DATA START

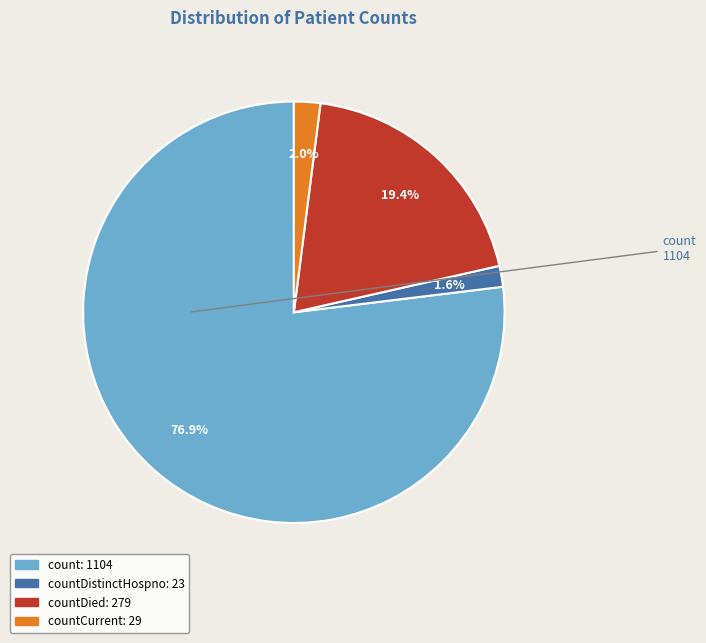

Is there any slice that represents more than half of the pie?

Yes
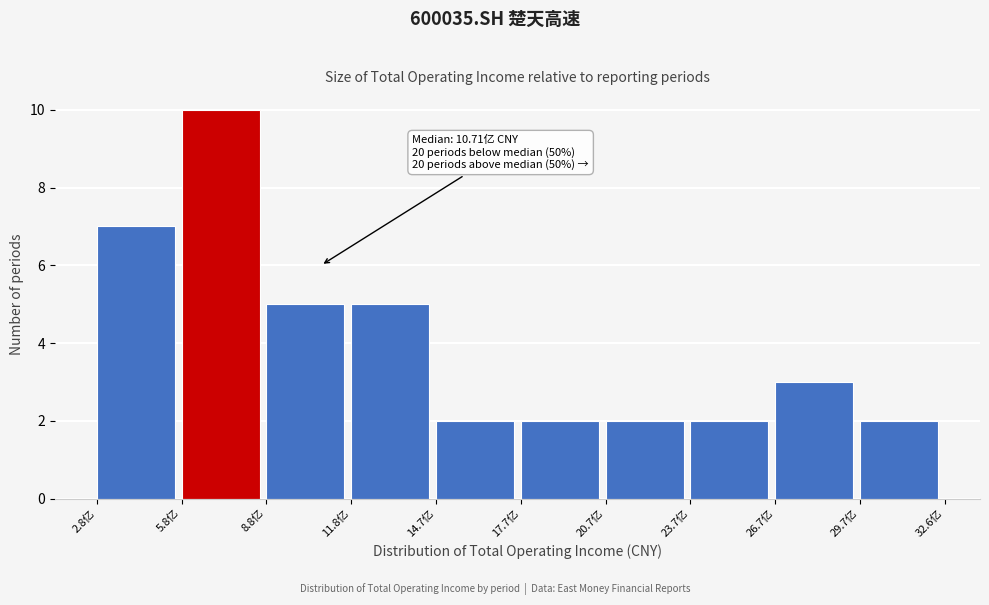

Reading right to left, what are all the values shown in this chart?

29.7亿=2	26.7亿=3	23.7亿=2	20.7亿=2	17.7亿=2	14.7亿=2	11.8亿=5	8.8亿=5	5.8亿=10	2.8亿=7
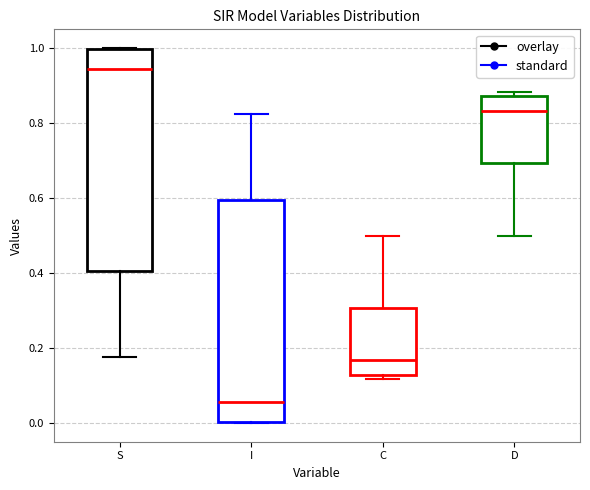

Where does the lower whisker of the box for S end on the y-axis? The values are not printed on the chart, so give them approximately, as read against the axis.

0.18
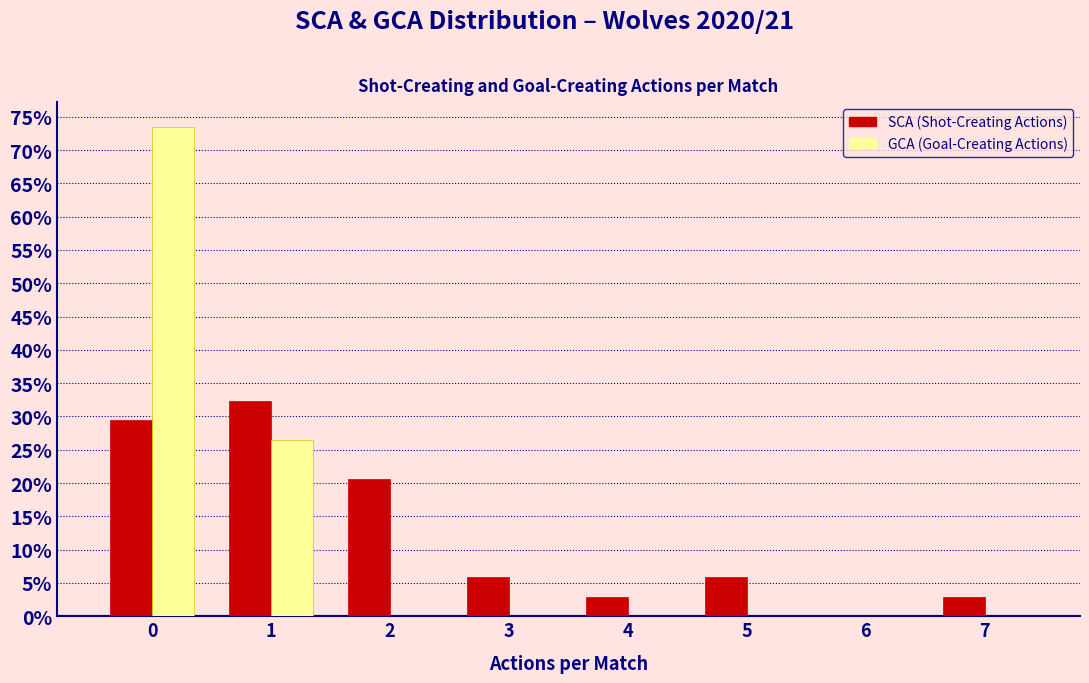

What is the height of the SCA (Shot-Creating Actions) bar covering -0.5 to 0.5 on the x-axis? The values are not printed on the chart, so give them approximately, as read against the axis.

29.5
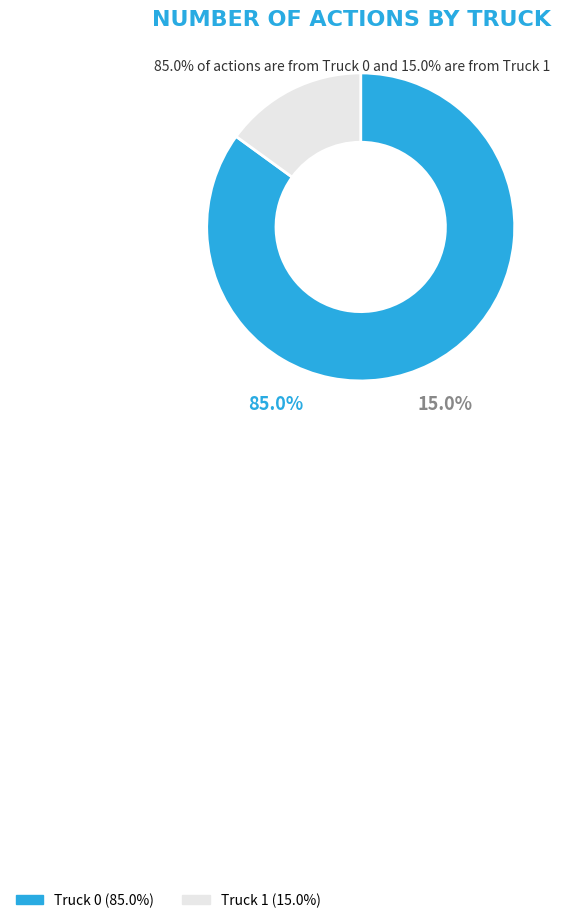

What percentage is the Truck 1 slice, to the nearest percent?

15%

DATA END

EXERCISE DETAILS
Edit the rows above so that every "chart" becomes "graph", leaving all other text unchanged and leaving out the picture markers.

TASK SOLUTION
Is there any slice that represents more than half of the pie?

Yes

Reading right to left, what are all the values shown in this graph?

29.7亿=2	26.7亿=3	23.7亿=2	20.7亿=2	17.7亿=2	14.7亿=2	11.8亿=5	8.8亿=5	5.8亿=10	2.8亿=7

Where does the lower whisker of the box for S end on the y-axis? The values are not printed on the graph, so give them approximately, as read against the axis.

0.18

What is the height of the SCA (Shot-Creating Actions) bar covering -0.5 to 0.5 on the x-axis? The values are not printed on the graph, so give them approximately, as read against the axis.

29.5

What percentage is the Truck 1 slice, to the nearest percent?

15%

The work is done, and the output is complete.